Patsy Cline singles chronology
| "Heartaches" / "Why Can't He Be You" (1962) | "Leavin' on Your Mind" (1963) | "Sweet Dreams (of You)" (1963) |

= Leavin' on Your Mind =

"Leavin' on Your Mind" is a country song written by Wayne Walker and Webb Pierce, first recorded by Canadian singer Joyce Smith in 1962.

Patsy Cline was in Owen Bradley's office one day, heard the record Smith made, and immediately wanted the song for herself. According to Smith, "He said, 'No you can't have it. I'm going to see what that Canadian gal does with it'." Smith's single, released in 1962, did not reach the top 40, but it sold more than 100,000 copies, a hit for a first record and enough that Smith recouped the studio expenses and made a little money in royalties.

Cline recorded the song later in 1962 at the Bradley Studios in Nashville, Tennessee and released it in 1963. It was her last single before she died in a plane crash in March of that year. Unlike her earlier hits "Crazy" and "I Fall to Pieces", "Leavin' On Your Mind" stalled at #83 on the Billboard Hot 100 chart. However, the song went to #8 on the Billboard country chart, and it remains a classic in country music.
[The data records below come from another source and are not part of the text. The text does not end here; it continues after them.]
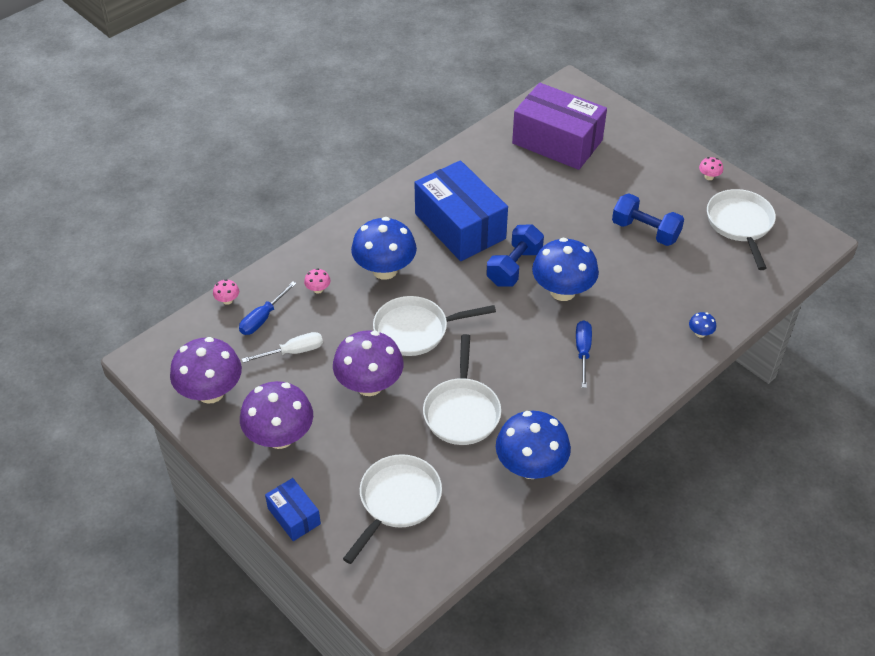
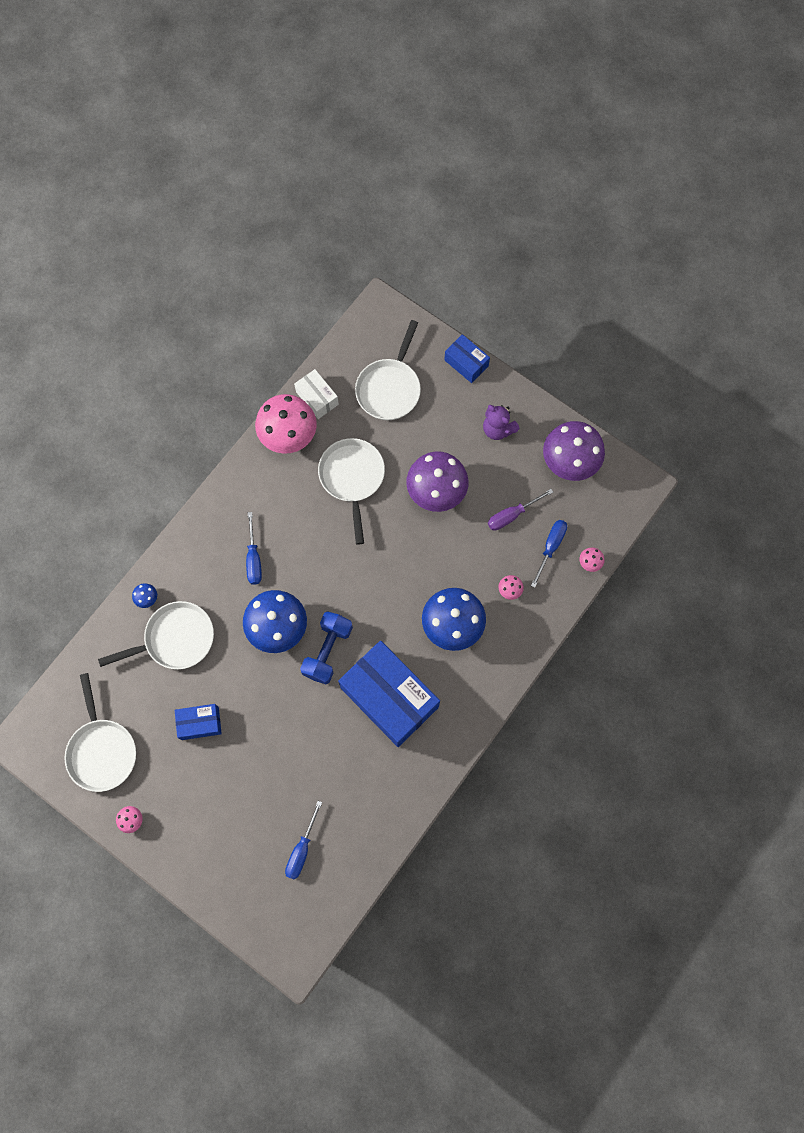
camera: 170 degrees right, 25 degrees up
purple mushroom [240,381,313,449] -> purple teddy bear [483,405,520,440]
white screwdriver [242,332,323,363] -> purple screwdriver [488,489,553,531]
white pan [373,296,496,356] -> white pan moved to [98,601,214,670]
blue mushroom [496,411,571,479] -> pink mushroom [255,394,317,454]
purple box [512,83,607,170] -> blue screwdriver [285,801,322,880]
blue dumbbell [612,193,684,246] -> blue box [175,704,222,740]
none -> white box [294,369,339,419]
Cline had planned to include the song on her upcoming album, called Faded Love, along with two other singles to be released that year. The album was not released as planned at the end of March because of her death. Instead, the song was included on a double compilation album called The Patsy Cline Story. The compilation featured all of Cline's big hits and is still in print.

==Chart performance==

| Chart (1963) | Peak position |
|---|---|
| U.S. Billboard Hot Country Singles | 8 |
| U.S. Billboard Hot 100 | 83 |
| U.S. Cash Box Top 100 | 100 |

==Use in popular culture==
The song was featured on the ABC drama series Lost in episode three of the first season entitled "Tabula Rasa".